Wednesday, June 6, 2012


Once summer starts in Davis (and it has, no matter what the calendar says), I become a permanent fixture of the porch.  Breakfast turns into reading the news turns into work in the morning, then the late afternoon wanders in with a book (and quite possibly a beer).  I like to eat late, when the sun has set, but it is not quite dark and still a little warm.  I like to eat lightly, and ideally with my fingers, some bread and cheese and tomato, or a few salads with some warm pita.

The other weekend I was in a park, instead of parked on the porch.  One of the local high schools was putting on a free, outdoor play ("The Compleat Works of Wllm Shkspr (Abridged)," the first half of which was hilariously bad, the second half was just hilarious - think Hamlet with only three actors, done forwards, fast forwards, and backwards in under five minutes), and the Professor and I met some friends there, to watch and have a picnic.  I'm not sure if the things I brought were ideal finger foods, but they were certainly delicious, and would be perfect for a late supper on the porch.  I will post the salads over the next few days, but start with some pita with your next rendition of your favorite salad.

From The Bread-Baker's Apprentice by Peter Reinhardt

When making bread, if at all possible, I use a scale.  Weights are a much more accurate (and way easier) way to measure out your ingredients, especially since you're mixing it all together in a bowl anyway.  Though, honestly, I use a teaspoon measure for things like salt and yeast.

This recipe makes four, approximately 7-inch (diameter) pita.

1.5 cups (6.75 oz) unbleached bread flour
1/2 tsp (0.13 oz) salt
1/2 tsp (0.055 oz) instant yeast
1 Tbl (0.75 oz) honey
1 Tbl (0.5 oz) vegetable oil (I used olive)
1/3-1/2 cup (3-4 oz) water, room temperature

Put the flour, salt, yeast, honey, oil, and 1/3 cup of the water in a mixing bowl, and stir together until you get a solid mass (it's cool if there are some bits of flour left at the bottom - you can knead those in later). 

Turn the dough out onto a clean surface.  Knead the dough for about 12 minutes, adding more flour, or wetting your hands as necessary to get a dough which is firmer than bread dough, but not as firm as bagel dough.  It should not be sticky or even tacky.  When you're done, the dough should be silky smooth and pass the windowpane test (cut off a small piece of dough, and see if you can stretch it thin enough to see light through it with tearing or breading the dough).  If you find that the dough is breaking or exceedingly tough to work with, feel free to take a minute or two break.

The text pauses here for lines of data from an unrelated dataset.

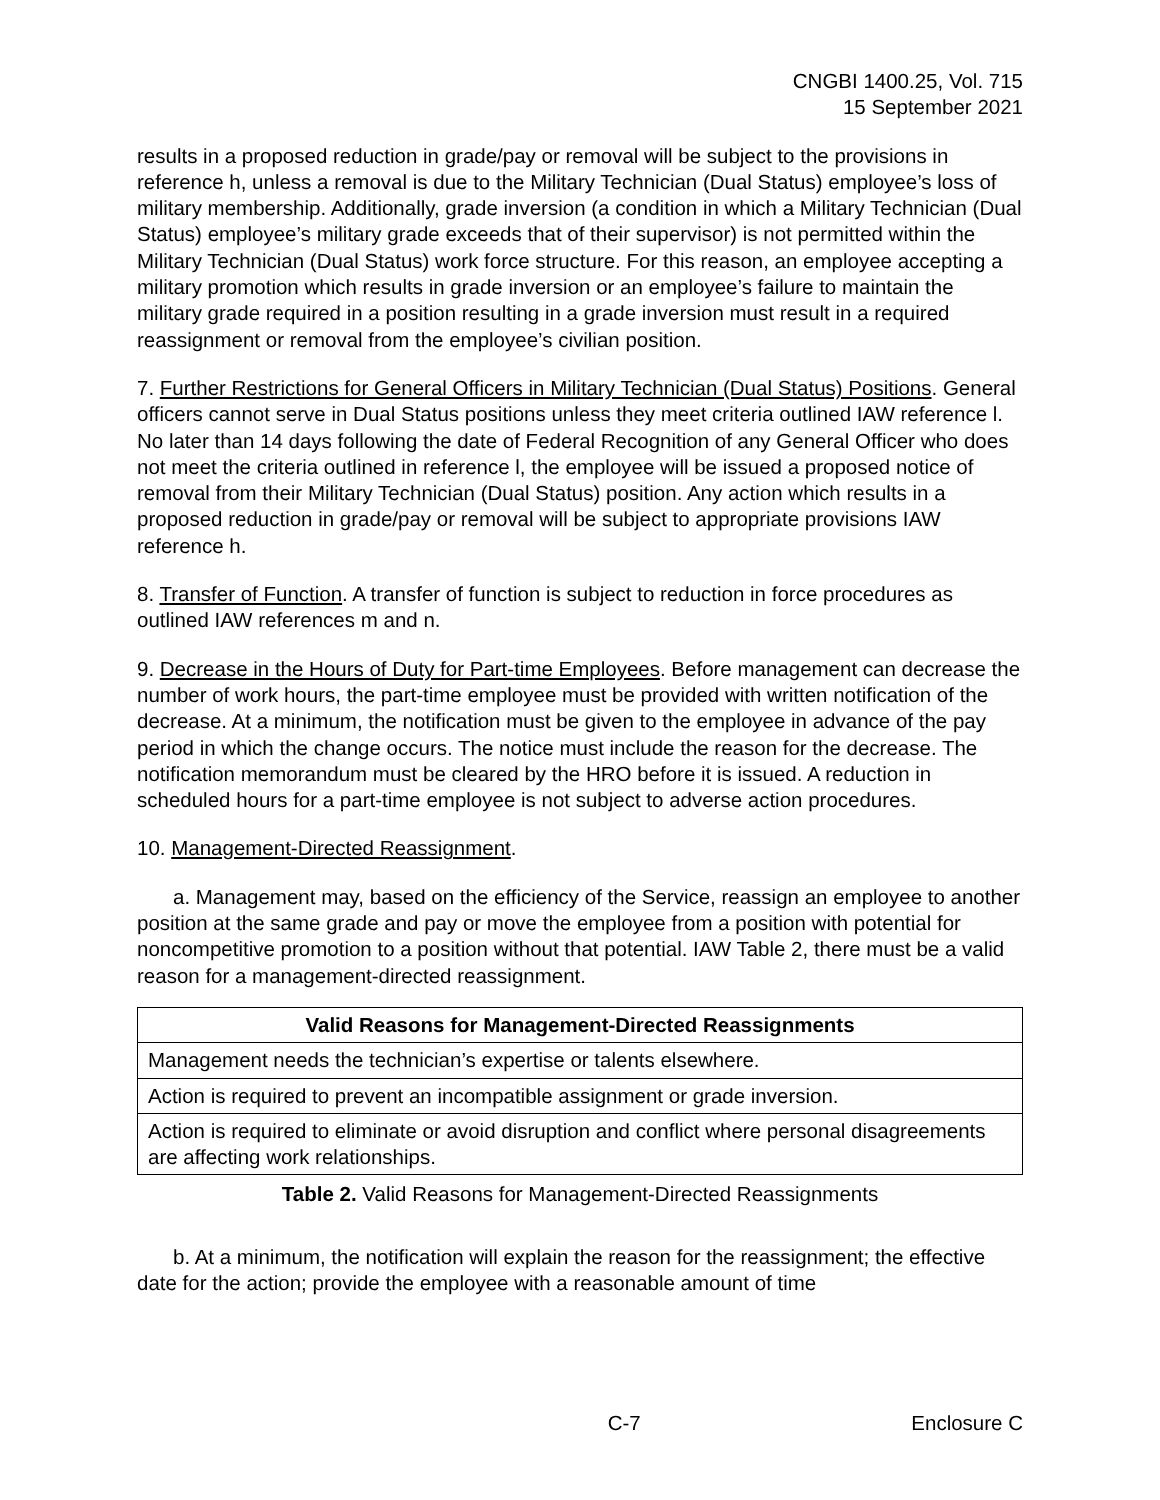CNGBI 1400.25, Vol. 715
15 September 2021
results in a proposed reduction in grade/pay or removal will be subject to the provisions in reference h, unless a removal is due to the Military Technician (Dual Status) employee’s loss of military membership. Additionally, grade inversion (a condition in which a Military Technician (Dual Status) employee’s military grade exceeds that of their supervisor) is not permitted within the Military Technician (Dual Status) work force structure. For this reason, an employee accepting a military promotion which results in grade inversion or an employee’s failure to maintain the military grade required in a position resulting in a grade inversion must result in a required reassignment or removal from the employee’s civilian position.
7. Further Restrictions for General Officers in Military Technician (Dual Status) Positions. General officers cannot serve in Dual Status positions unless they meet criteria outlined IAW reference l. No later than 14 days following the date of Federal Recognition of any General Officer who does not meet the criteria outlined in reference l, the employee will be issued a proposed notice of removal from their Military Technician (Dual Status) position. Any action which results in a proposed reduction in grade/pay or removal will be subject to appropriate provisions IAW reference h.
8. Transfer of Function. A transfer of function is subject to reduction in force procedures as outlined IAW references m and n.
9. Decrease in the Hours of Duty for Part-time Employees. Before management can decrease the number of work hours, the part-time employee must be provided with written notification of the decrease. At a minimum, the notification must be given to the employee in advance of the pay period in which the change occurs. The notice must include the reason for the decrease. The notification memorandum must be cleared by the HRO before it is issued. A reduction in scheduled hours for a part-time employee is not subject to adverse action procedures.
10. Management-Directed Reassignment.
a. Management may, based on the efficiency of the Service, reassign an employee to another position at the same grade and pay or move the employee from a position with potential for noncompetitive promotion to a position without that potential. IAW Table 2, there must be a valid reason for a management-directed reassignment.
| Valid Reasons for Management-Directed Reassignments |
| --- |
| Management needs the technician’s expertise or talents elsewhere. |
| Action is required to prevent an incompatible assignment or grade inversion. |
| Action is required to eliminate or avoid disruption and conflict where personal disagreements are affecting work relationships. |
Table 2. Valid Reasons for Management-Directed Reassignments
b. At a minimum, the notification will explain the reason for the reassignment; the effective date for the action; provide the employee with a reasonable amount of time
C-7 Enclosure C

Form the dough into a ball, and transfer to a clean, lightly oiled mixing bowl.  Cover (I usually stick the bowl in a plastic bag) and let sit for about 1.5 hours, until the dough has doubled (it may take more or less time than that - be prepared to be patient!).  You can also twist-tie the bag shut at this point and put it in the fridge overnight, to delay the rising process.  Take the dough out about two hours before proceeding with the next step, so it can warm up.

Remove the dough, and divide it into four pieces.  Form the dough pieces into balls, and let rest 20 minutes.  Preheat the oven with a stone or sheet pan to 500F.  Roll the dough out to 7-inch circles (they will a bit more than 1/8" thick).  

(If the dough is being difficult and won't roll out, let it rest a few minutes, then try again.)  Place the rolled-out dough onto the stone, and cook until it puffs up like a balloon.  Count to 10 slowly, then remove onto a towel (watch out!  The air inside the puffed-up pita is hot.)  I baked two at a time, and the whole baking process usually took a little less than two minutes.

Cut them in half, stuff them with bean salad, sprinkle them with feta, dip them in a little honey - the possibilities are many (and hard to resist).